## Description of the task
Pictures do not belong in your copy. Repeat all the other data exactly.
▶
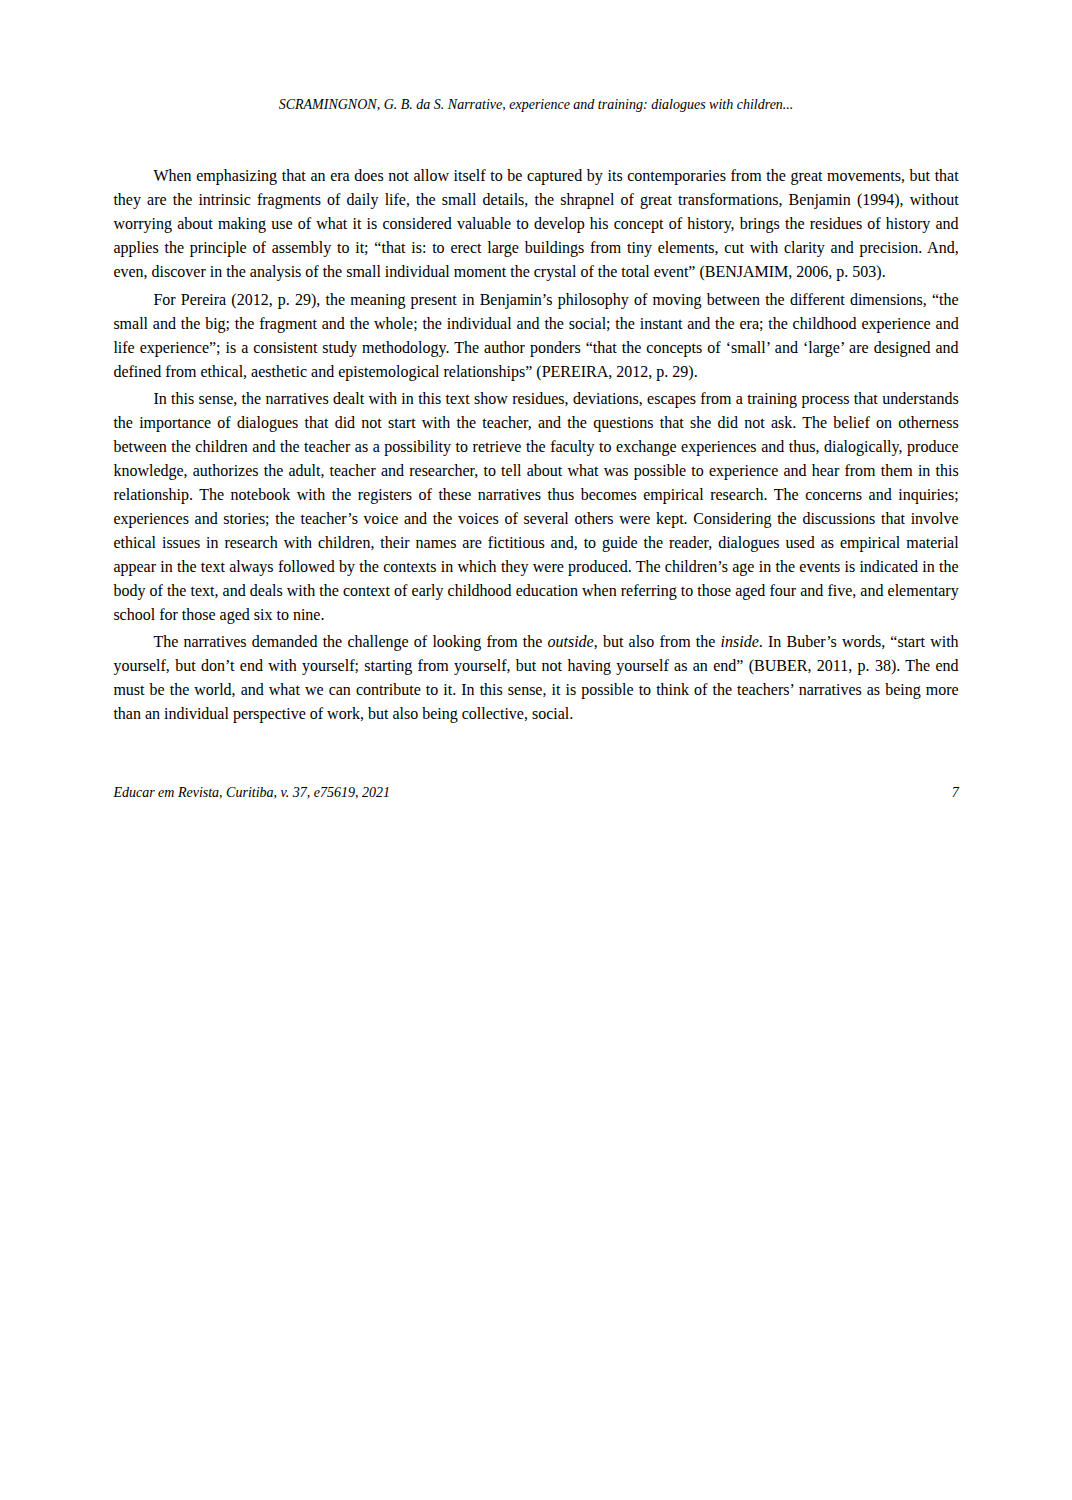SCRAMINGNON, G. B. da S. Narrative, experience and training: dialogues with children...
When emphasizing that an era does not allow itself to be captured by its contemporaries from the great movements, but that they are the intrinsic fragments of daily life, the small details, the shrapnel of great transformations, Benjamin (1994), without worrying about making use of what it is considered valuable to develop his concept of history, brings the residues of history and applies the principle of assembly to it; “that is: to erect large buildings from tiny elements, cut with clarity and precision. And, even, discover in the analysis of the small individual moment the crystal of the total event” (BENJAMIM, 2006, p. 503).
For Pereira (2012, p. 29), the meaning present in Benjamin’s philosophy of moving between the different dimensions, “the small and the big; the fragment and the whole; the individual and the social; the instant and the era; the childhood experience and life experience”; is a consistent study methodology. The author ponders “that the concepts of ‘small’ and ‘large’ are designed and defined from ethical, aesthetic and epistemological relationships” (PEREIRA, 2012, p. 29).
In this sense, the narratives dealt with in this text show residues, deviations, escapes from a training process that understands the importance of dialogues that did not start with the teacher, and the questions that she did not ask. The belief on otherness between the children and the teacher as a possibility to retrieve the faculty to exchange experiences and thus, dialogically, produce knowledge, authorizes the adult, teacher and researcher, to tell about what was possible to experience and hear from them in this relationship. The notebook with the registers of these narratives thus becomes empirical research. The concerns and inquiries; experiences and stories; the teacher’s voice and the voices of several others were kept. Considering the discussions that involve ethical issues in research with children, their names are fictitious and, to guide the reader, dialogues used as empirical material appear in the text always followed by the contexts in which they were produced. The children’s age in the events is indicated in the body of the text, and deals with the context of early childhood education when referring to those aged four and five, and elementary school for those aged six to nine.
The narratives demanded the challenge of looking from the outside, but also from the inside. In Buber’s words, “start with yourself, but don’t end with yourself; starting from yourself, but not having yourself as an end” (BUBER, 2011, p. 38). The end must be the world, and what we can contribute to it. In this sense, it is possible to think of the teachers’ narratives as being more than an individual perspective of work, but also being collective, social.
Educar em Revista, Curitiba, v. 37, e75619, 2021 7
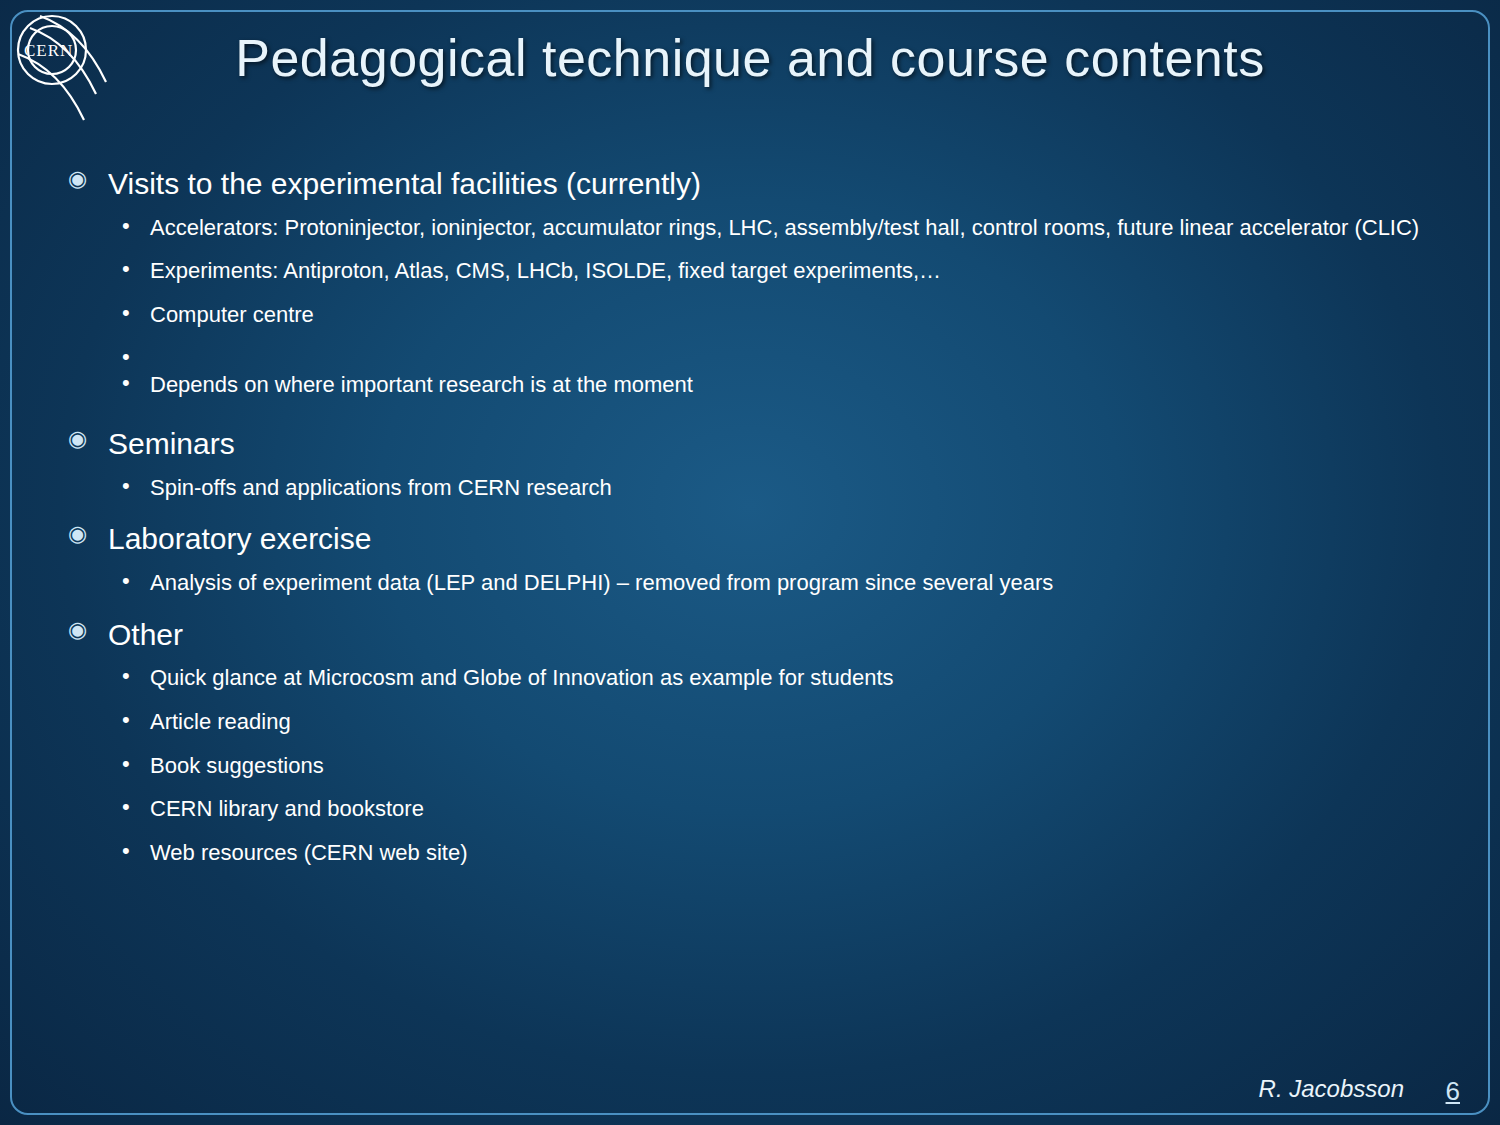CERN
Pedagogical technique and course contents
Visits to the experimental facilities (currently)
Accelerators: Protoninjector, ioninjector, accumulator rings, LHC, assembly/test hall, control rooms, future linear accelerator (CLIC)
Experiments: Antiproton, Atlas, CMS, LHCb, ISOLDE, fixed target experiments,…
Computer centre
Depends on where important research is at the moment
Seminars
Spin-offs and applications from CERN research
Laboratory exercise
Analysis of experiment data (LEP and DELPHI) – removed from program since several years
Other
Quick glance at Microcosm and Globe of Innovation as example for students
Article reading
Book suggestions
CERN library and bookstore
Web resources (CERN web site)
R. Jacobsson
6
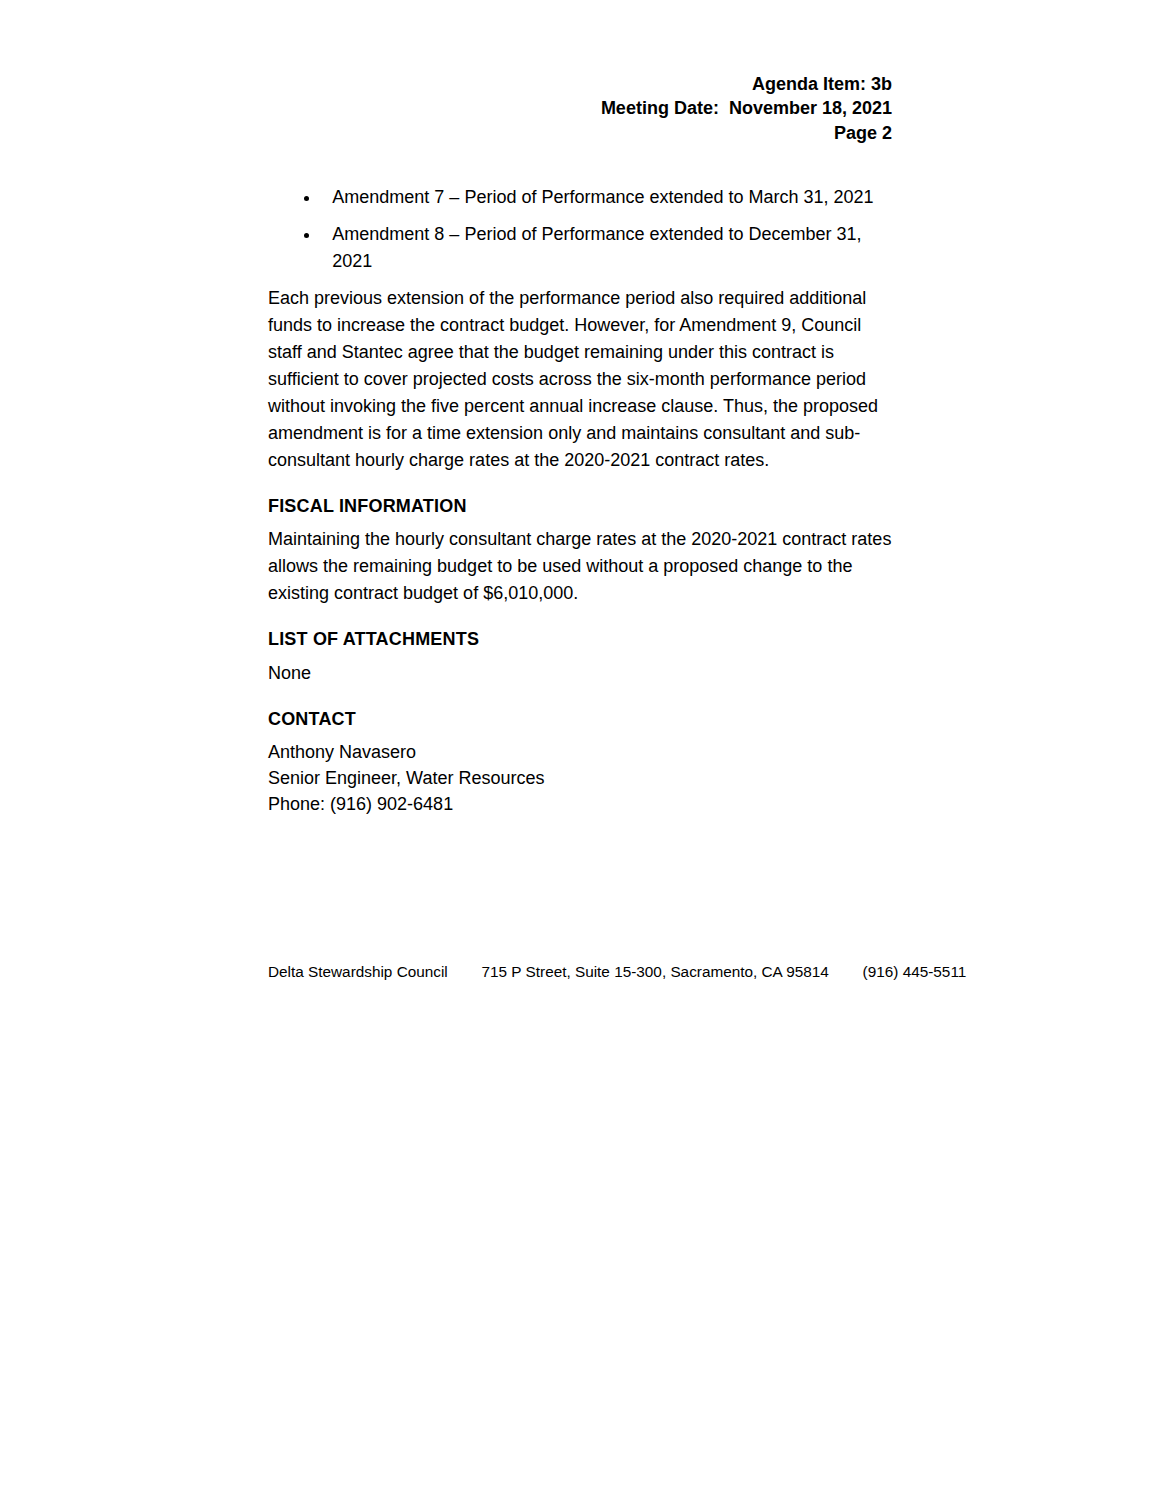Agenda Item: 3b
Meeting Date: November 18, 2021
Page 2
Amendment 7 – Period of Performance extended to March 31, 2021
Amendment 8 – Period of Performance extended to December 31, 2021
Each previous extension of the performance period also required additional funds to increase the contract budget. However, for Amendment 9, Council staff and Stantec agree that the budget remaining under this contract is sufficient to cover projected costs across the six-month performance period without invoking the five percent annual increase clause. Thus, the proposed amendment is for a time extension only and maintains consultant and sub-consultant hourly charge rates at the 2020-2021 contract rates.
FISCAL INFORMATION
Maintaining the hourly consultant charge rates at the 2020-2021 contract rates allows the remaining budget to be used without a proposed change to the existing contract budget of $6,010,000.
LIST OF ATTACHMENTS
None
CONTACT
Anthony Navasero
Senior Engineer, Water Resources
Phone: (916) 902-6481
Delta Stewardship Council 715 P Street, Suite 15-300, Sacramento, CA 95814 (916) 445-5511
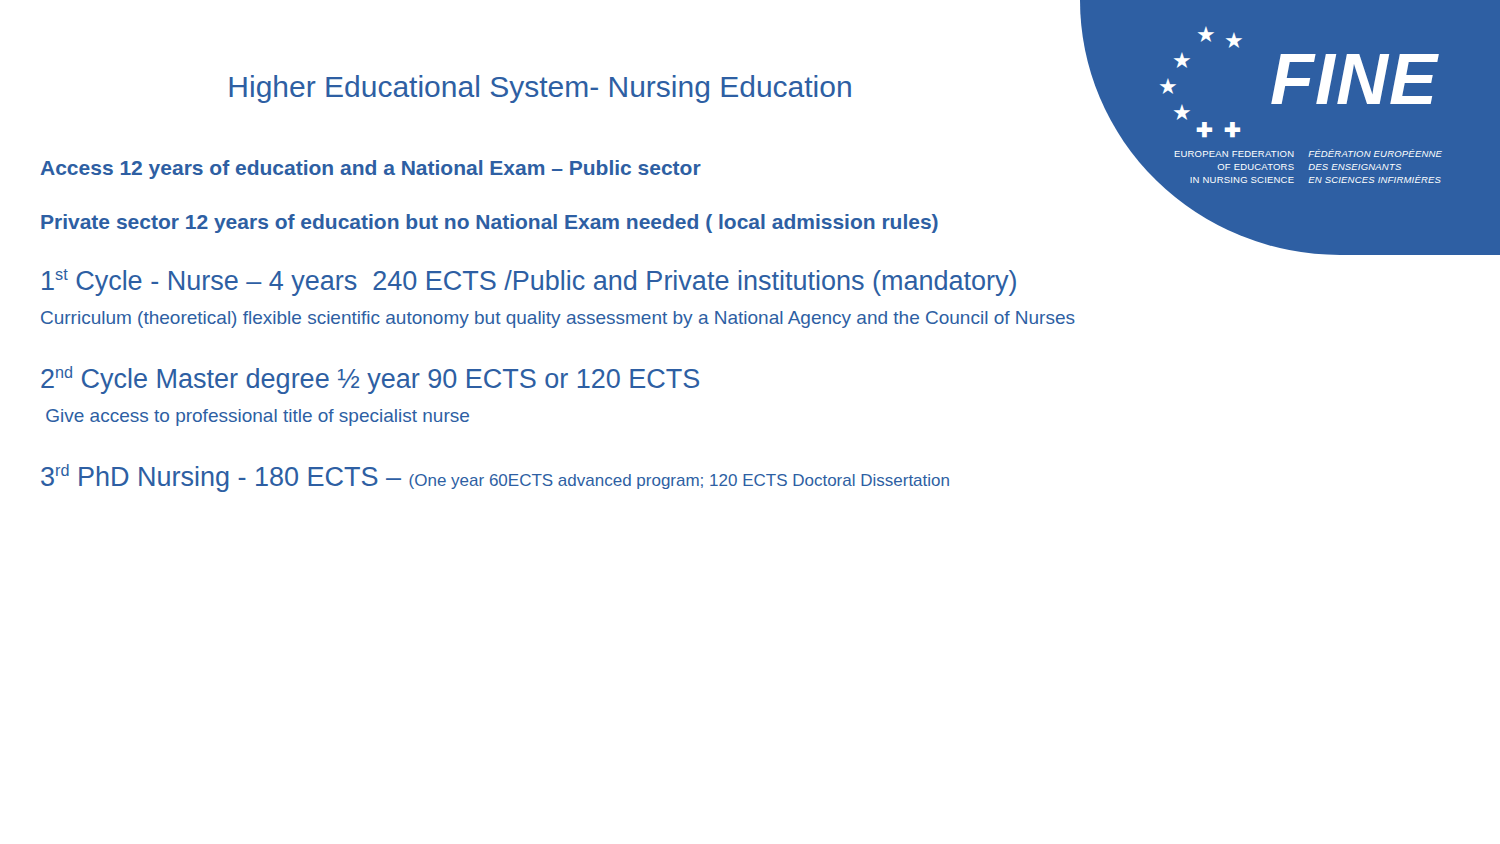★ ★ ★ ★ ★ ✚ ✚
FINE
EUROPEAN FEDERATION
OF EDUCATORS
IN NURSING SCIENCE
FÉDÉRATION EUROPÉENNE
DES ENSEIGNANTS
EN SCIENCES INFIRMIÈRES
Higher Educational System- Nursing Education
Access 12 years of education and a National Exam – Public sector
Private sector 12 years of education but no National Exam needed ( local admission rules)
1st Cycle - Nurse – 4 years 240 ECTS /Public and Private institutions (mandatory)
Curriculum (theoretical) flexible scientific autonomy but quality assessment by a National Agency and the Council of Nurses
2nd Cycle Master degree ½ year 90 ECTS or 120 ECTS
Give access to professional title of specialist nurse
3rd PhD Nursing - 180 ECTS – (One year 60ECTS advanced program; 120 ECTS Doctoral Dissertation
◀
## Solved exercise
SCRAMINGNON, G. B. da S. Narrative, experience and training: dialogues with children...
When emphasizing that an era does not allow itself to be captured by its contemporaries from the great movements, but that they are the intrinsic fragments of daily life, the small details, the shrapnel of great transformations, Benjamin (1994), without worrying about making use of what it is considered valuable to develop his concept of history, brings the residues of history and applies the principle of assembly to it; “that is: to erect large buildings from tiny elements, cut with clarity and precision. And, even, discover in the analysis of the small individual moment the crystal of the total event” (BENJAMIM, 2006, p. 503).
For Pereira (2012, p. 29), the meaning present in Benjamin’s philosophy of moving between the different dimensions, “the small and the big; the fragment and the whole; the individual and the social; the instant and the era; the childhood experience and life experience”; is a consistent study methodology. The author ponders “that the concepts of ‘small’ and ‘large’ are designed and defined from ethical, aesthetic and epistemological relationships” (PEREIRA, 2012, p. 29).
In this sense, the narratives dealt with in this text show residues, deviations, escapes from a training process that understands the importance of dialogues that did not start with the teacher, and the questions that she did not ask. The belief on otherness between the children and the teacher as a possibility to retrieve the faculty to exchange experiences and thus, dialogically, produce knowledge, authorizes the adult, teacher and researcher, to tell about what was possible to experience and hear from them in this relationship. The notebook with the registers of these narratives thus becomes empirical research. The concerns and inquiries; experiences and stories; the teacher’s voice and the voices of several others were kept. Considering the discussions that involve ethical issues in research with children, their names are fictitious and, to guide the reader, dialogues used as empirical material appear in the text always followed by the contexts in which they were produced. The children’s age in the events is indicated in the body of the text, and deals with the context of early childhood education when referring to those aged four and five, and elementary school for those aged six to nine.
The narratives demanded the challenge of looking from the outside, but also from the inside. In Buber’s words, “start with yourself, but don’t end with yourself; starting from yourself, but not having yourself as an end” (BUBER, 2011, p. 38). The end must be the world, and what we can contribute to it. In this sense, it is possible to think of the teachers’ narratives as being more than an individual perspective of work, but also being collective, social.
Educar em Revista, Curitiba, v. 37, e75619, 2021 7
CERN
Pedagogical technique and course contents
Visits to the experimental facilities (currently)
Accelerators: Protoninjector, ioninjector, accumulator rings, LHC, assembly/test hall, control rooms, future linear accelerator (CLIC)
Experiments: Antiproton, Atlas, CMS, LHCb, ISOLDE, fixed target experiments,…
Computer centre
Depends on where important research is at the moment
Seminars
Spin-offs and applications from CERN research
Laboratory exercise
Analysis of experiment data (LEP and DELPHI) – removed from program since several years
Other
Quick glance at Microcosm and Globe of Innovation as example for students
Article reading
Book suggestions
CERN library and bookstore
Web resources (CERN web site)
R. Jacobsson
6
Agenda Item: 3b
Meeting Date: November 18, 2021
Page 2
Amendment 7 – Period of Performance extended to March 31, 2021
Amendment 8 – Period of Performance extended to December 31, 2021
Each previous extension of the performance period also required additional funds to increase the contract budget. However, for Amendment 9, Council staff and Stantec agree that the budget remaining under this contract is sufficient to cover projected costs across the six-month performance period without invoking the five percent annual increase clause. Thus, the proposed amendment is for a time extension only and maintains consultant and sub-consultant hourly charge rates at the 2020-2021 contract rates.
FISCAL INFORMATION
Maintaining the hourly consultant charge rates at the 2020-2021 contract rates allows the remaining budget to be used without a proposed change to the existing contract budget of $6,010,000.
LIST OF ATTACHMENTS
None
CONTACT
Anthony Navasero
Senior Engineer, Water Resources
Phone: (916) 902-6481
Delta Stewardship Council 715 P Street, Suite 15-300, Sacramento, CA 95814 (916) 445-5511
★ ★ ★ ★ ★ ✚ ✚
FINE
EUROPEAN FEDERATION
OF EDUCATORS
IN NURSING SCIENCE
FÉDÉRATION EUROPÉENNE
DES ENSEIGNANTS
EN SCIENCES INFIRMIÈRES
Higher Educational System- Nursing Education
Access 12 years of education and a National Exam – Public sector
Private sector 12 years of education but no National Exam needed ( local admission rules)
1st Cycle - Nurse – 4 years 240 ECTS /Public and Private institutions (mandatory)
Curriculum (theoretical) flexible scientific autonomy but quality assessment by a National Agency and the Council of Nurses
2nd Cycle Master degree ½ year 90 ECTS or 120 ECTS
Give access to professional title of specialist nurse
3rd PhD Nursing - 180 ECTS – (One year 60ECTS advanced program; 120 ECTS Doctoral Dissertation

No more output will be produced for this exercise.